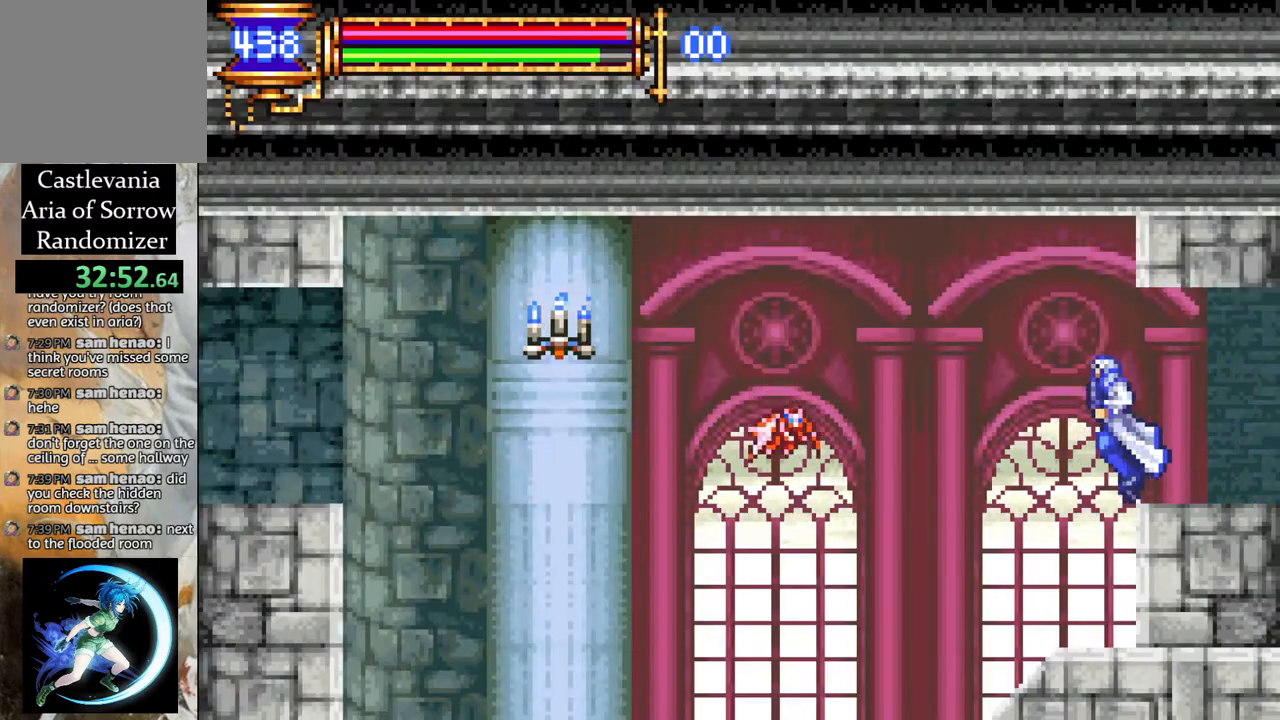
{"buttons": [], "left_stick": "center", "right_stick": "center", "events": [[250, "DPAD_LEFT", "up"], [350, "DPAD_RIGHT", "down"], [450, "DPAD_RIGHT", "up"]]}
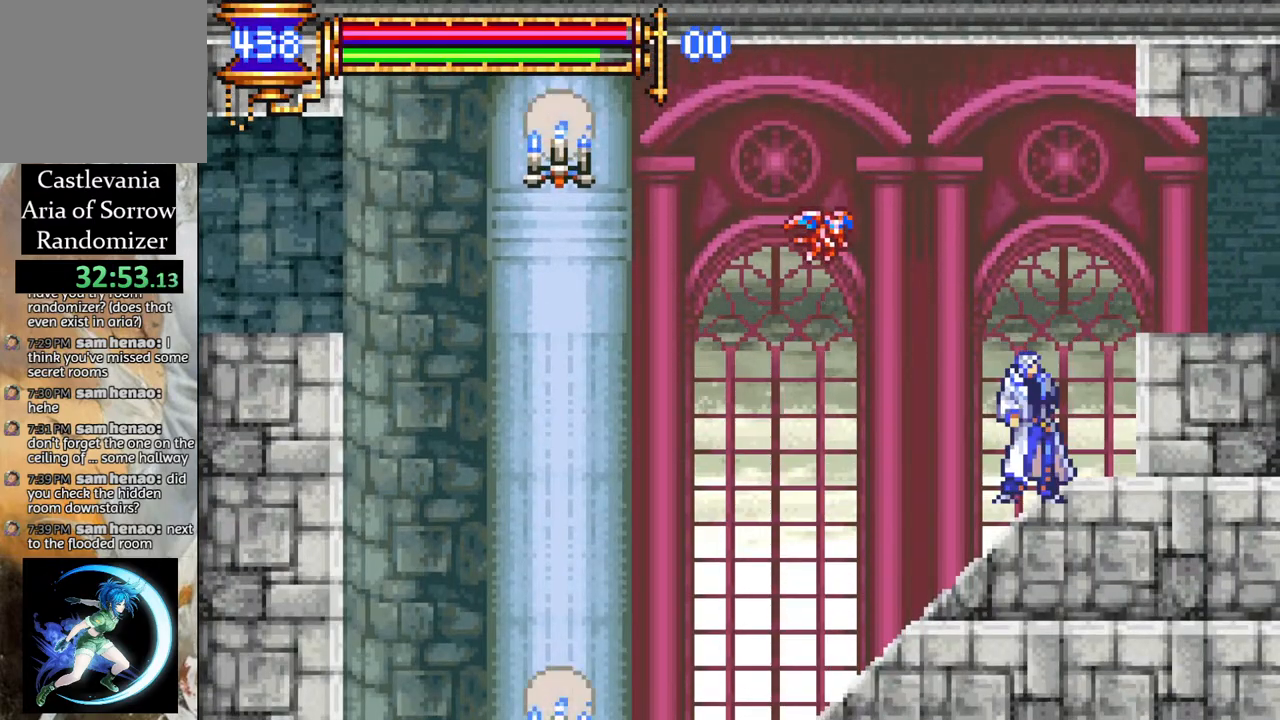
{"buttons": ["DPAD_LEFT"], "left_stick": "center", "right_stick": "center", "events": [[50, "DPAD_LEFT", "down"]]}
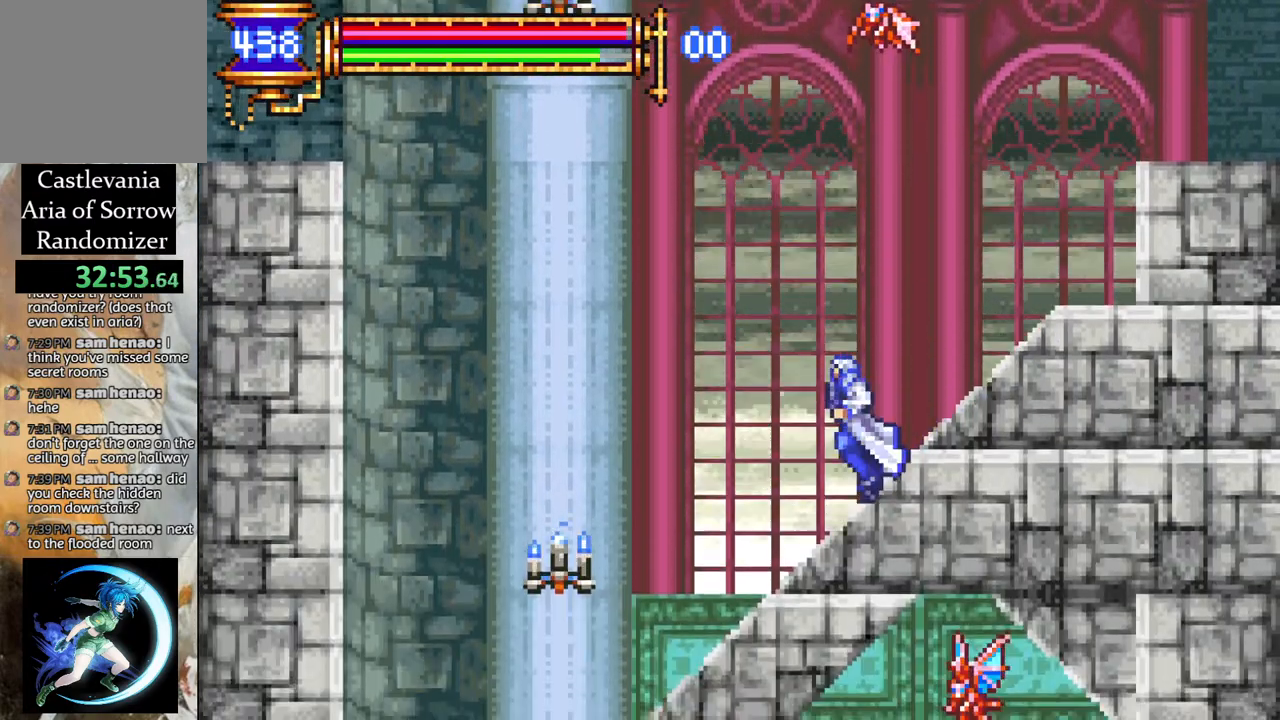
{"buttons": ["DPAD_LEFT"], "left_stick": "center", "right_stick": "center", "events": []}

________________________

> Exercise directions
On how many lines of the data does the word "down" appear? Only the number is wanted.

> Response to the task
2